Biologic use before surgery not linked with increased infections
Biologic therapy exposure within 60 days of inflammatory bowel disease-related surgery did not confer a risk for post-operative infectious or surgical site complications, according to research presented at the Crohn’s and Colitis Congress.
“We’re all aware that earlier reports from multiple studies suggested that biologics before surgery are associated with increased post-operative morbidity, but it’s been controversial in the last couple of years,” Steven David Holubar, MD, from Cleveland Clinic, said in his presentation. “We aimed to assess potential associations between preoperative biologic exposure and post-operative infectious complications using a large, nationally-representative cohort.”
Researchers analyzed data from the American College of Surgeon National Surgical Quality Improvement Program IBD Collaborative.
The primary endpoint of the study was any infectious complication, and the secondary endpoint was any surgical site infection. Researchers assessed the association after adjusting for diagnosis, chronic steroid use, immunomodulator use and other variables.
Out of 1,562 total patients in the study, 832 were not exposed to biologics and 730 were.
Compared with no biologic use, biologic exposure was not associated with any infectious complications or surgical sire infections.
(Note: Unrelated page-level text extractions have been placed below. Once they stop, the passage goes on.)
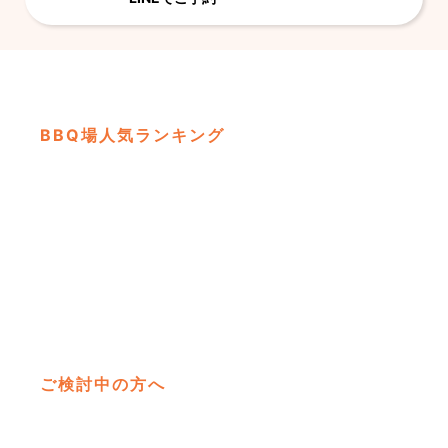
BBQ場人気ランキング
彩湖
埼
四季
ご検討中の方へ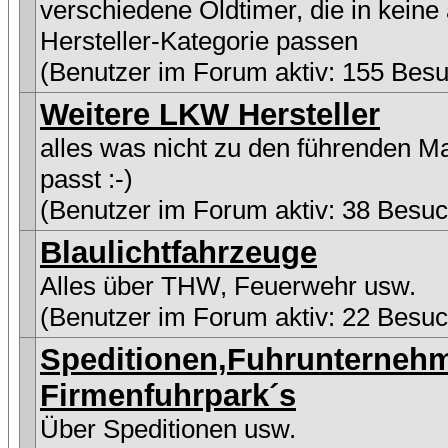
verschiedene Oldtimer, die in keine
Hersteller-Kategorie passen
(Benutzer im Forum aktiv: 155 Besu
Weitere LKW Hersteller
alles was nicht zu den führenden M
passt :-)
(Benutzer im Forum aktiv: 38 Besuc
Blaulichtfahrzeuge
Alles über THW, Feuerwehr usw.
(Benutzer im Forum aktiv: 22 Besuc
Speditionen,Fuhrunterneh
Firmenfuhrpark´s
Über Speditionen usw.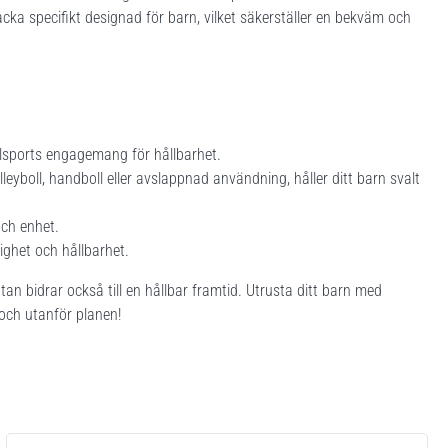
acka specifikt designad för barn, vilket säkerställer en bekväm och
.
hlsports engagemang för hållbarhet.
olleyboll, handboll eller avslappnad användning, håller ditt barn svalt
och enhet.
ghet och hållbarhet.
an bidrar också till en hållbar framtid. Utrusta ditt barn med
och utanför planen!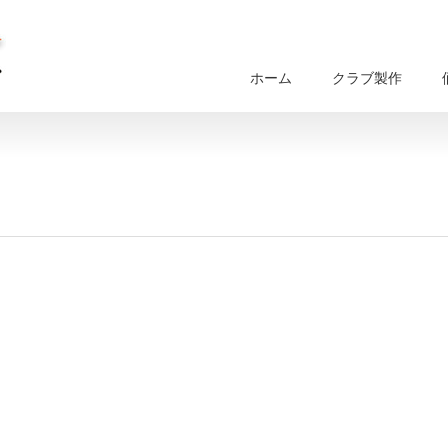
ホーム
クラブ製作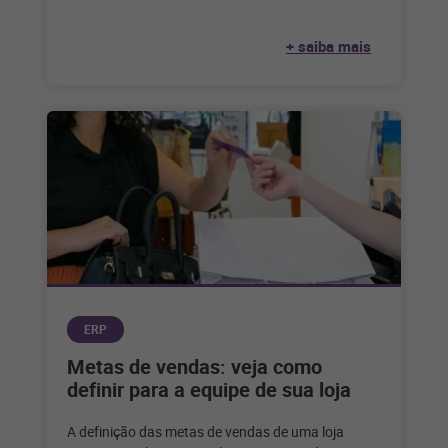
de hoje que a tecnologia desempenha
+ saiba mais
ERP
Metas de vendas: veja como
definir para a equipe de sua loja
A definição das metas de vendas de uma loja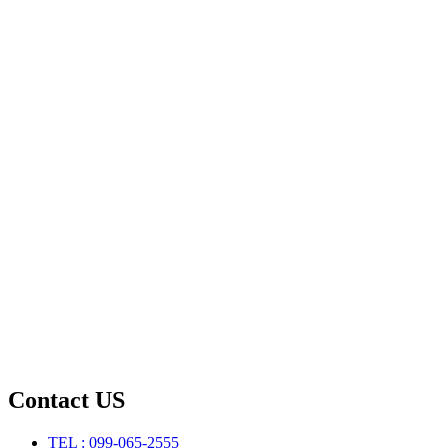
Contact US
TEL : 099-065-2555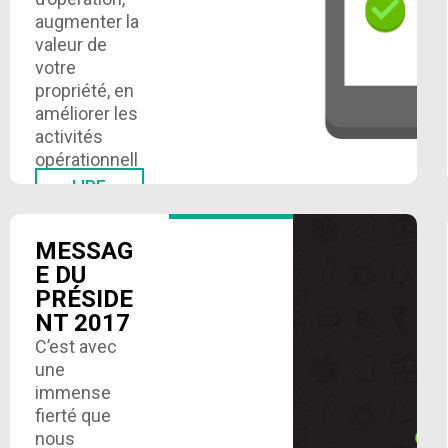
augmenter la
valeur de
votre
propriété, en
améliorer les
activités
opérationnell
es et
LIRE
PLUS
acquérir un
avantage
MESSAG
concurrentiel
E DU
sur le
PRÉSIDE
marché?
NT 2017
C’est
possible
C’est avec
grâce au
une
recommissio
immense
ning,…
fierté que
nous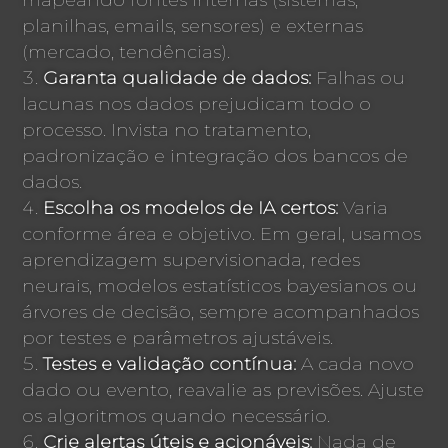
planilhas, emails, sensores) e externas
(mercado, tendências).
Garanta qualidade de dados:
Falhas ou
lacunas nos dados prejudicam todo o
processo. Invista no tratamento,
padronização e integração dos bancos de
dados.
Escolha os modelos de IA certos:
Varia
conforme área e objetivo. Em geral, usamos
aprendizagem supervisionada, redes
neurais, modelos estatísticos bayesianos ou
árvores de decisão, sempre acompanhados
por testes e parâmetros ajustáveis.
Testes e validação contínua:
A cada novo
dado ou evento, reavalie as previsões. Ajuste
os algoritmos quando necessário.
Crie alertas úteis e acionáveis:
Nada de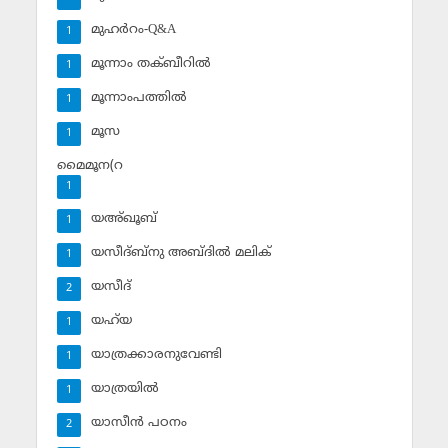
മുഹര്‍റം-Q&A
1
മൂന്നാം തക്ബീറില്‍
1
മൂന്നാംപത്തില്‍
1
മൂസ
1
മൈമൂന(റ
1
യഅ്ഖൂബ്‌
1
യസീദ്ബ്‌നു അബ്ദില്‍ മലിക്‌
1
യസീദ്‌
2
യഹ്‌യ
1
യാത്രക്കാരനുവേണ്ടി
1
യാത്രയില്‍
1
യാസീന്‍ പഠനം
2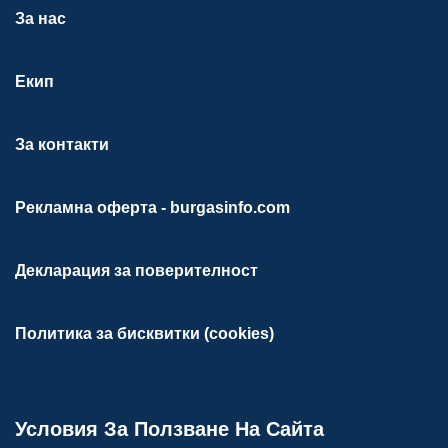
За нас
Екип
За контакти
Рекламна оферта - burgasinfo.com
Декларация за поверителност
Политика за бисквитки (cookies)
Условия За Ползване На Сайта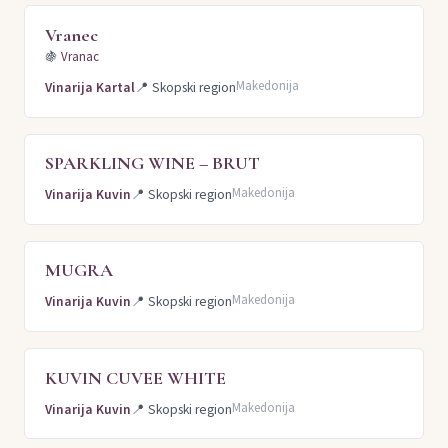
Vranec
🍇
Vranac
Makedonija
Vinarija Kartal
📍
Skopski region
SPARKLING WINE – BRUT
Makedonija
Vinarija Kuvin
📍
Skopski region
MUGRA
Makedonija
Vinarija Kuvin
📍
Skopski region
KUVIN CUVEE WHITE
Makedonija
Vinarija Kuvin
📍
Skopski region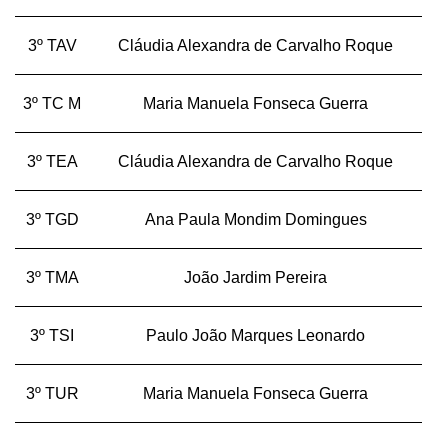
3º TAV
Cláudia Alexandra de Carvalho Roque
3º TC M
Maria Manuela Fonseca Guerra
3º TEA
Cláudia Alexandra de Carvalho Roque
3º TGD
Ana Paula Mondim Domingues
3º TMA
João Jardim Pereira
3º TSI
Paulo João Marques Leonardo
3º TUR
Maria Manuela Fonseca Guerra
However, it was linked with increased rate of anastomotic leak after proctectomy.
In their multivariate analysis, investigators found that biologics were not associated with any infectious complication (OR = .088; 95% CI, 0.54-1.42) or any surgical site complication (OR = 0.77; 95% CI, 0.46-1.28). Crohn’s disease was associated with infectious complication (OR = 2.11; 95% CI, 1.12-4).
“This is likely due to the judicious use of ileostomies,” Holubar said.